At least nine people were killed when the most powerful earthquake to hit Albania in decades rocked the capital Tirana and surrounding region on Tuesday, causing buildings to collapse and burying residents under rubble.
Residents, some carrying babies, fled apartment buildings in Tirana after the 6.4 magnitude quake struck shortly before 4 a.m. (0300 GMT).
In the town of Thumane, Marjana Gjoka, 48, was sleeping in her apartment on the fourth floor of a five-storey building when the quake shattered the top floors.
“The roof collapsed on our head and I don’t know how we escaped. God helped us,” said Gjoka, whose three-year-old niece was among four people in the apartment when the quake struck.
The quake was centered 30 km (19 miles) west of Tirana, the U.S. Geological Survey (USGS) said, and was also felt across the Balkans and in the southern Italian region of Puglia.
Hours later a magnitude 5.4 earthquake hit Bosnia, with an epicentre 75 km (45 miles) south of Sarajevo, monitors said. There were no immediate reports of injuries.
Two women were found dead in the rubble of an apartment building in the northern Albanian town of Thumane and a man died in the town of Kurbin after jumping out of a building, a Defence Ministry spokeswoman said. Another body was recovered from rubble in Thumane.
Four bodies were pulled from two collapsed buildings in the western town of Durres, the Defence Ministry said, and a man died near the northern town of Lezhe.Defence Minister Olta Xhacka said 135 people were injured.
Firefighters, police and civilians were removing the debris from collapsed buildings in Thumane. Most of the buildings that collapsed were built of bricks, a Reuters reporter said.
Rescuers in Thumane used a mechanical digger to claw at collapsed masonry and remove a tangle of metal and cables. Others groped with bare hands to clear rubble.
Two people were pulled from rubble in Thumane four hours after the quake, a Reuters reporter said. Doctors said they were in a bad condition.

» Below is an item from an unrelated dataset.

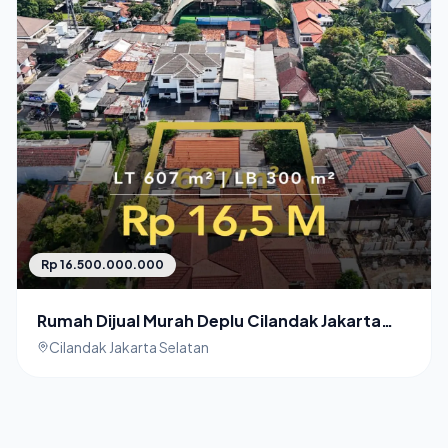
Rp 16.500.000.000
Rumah Dijual Murah Deplu Cilandak Jakarta
Selatan
Cilandak Jakarta Selatan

“Everything at home kept falling down,” Refik, a Tirana resident, said of the impact on his sixth-floor apartment.
“We were awake because of the previous quakes, but the last one shook us around,” he told Reuters, referring to smaller tremors recorded in the hour before the main quake.
Emergency workers told local media one of those killed was an elderly woman who had saved her grandson by cradling him with her body.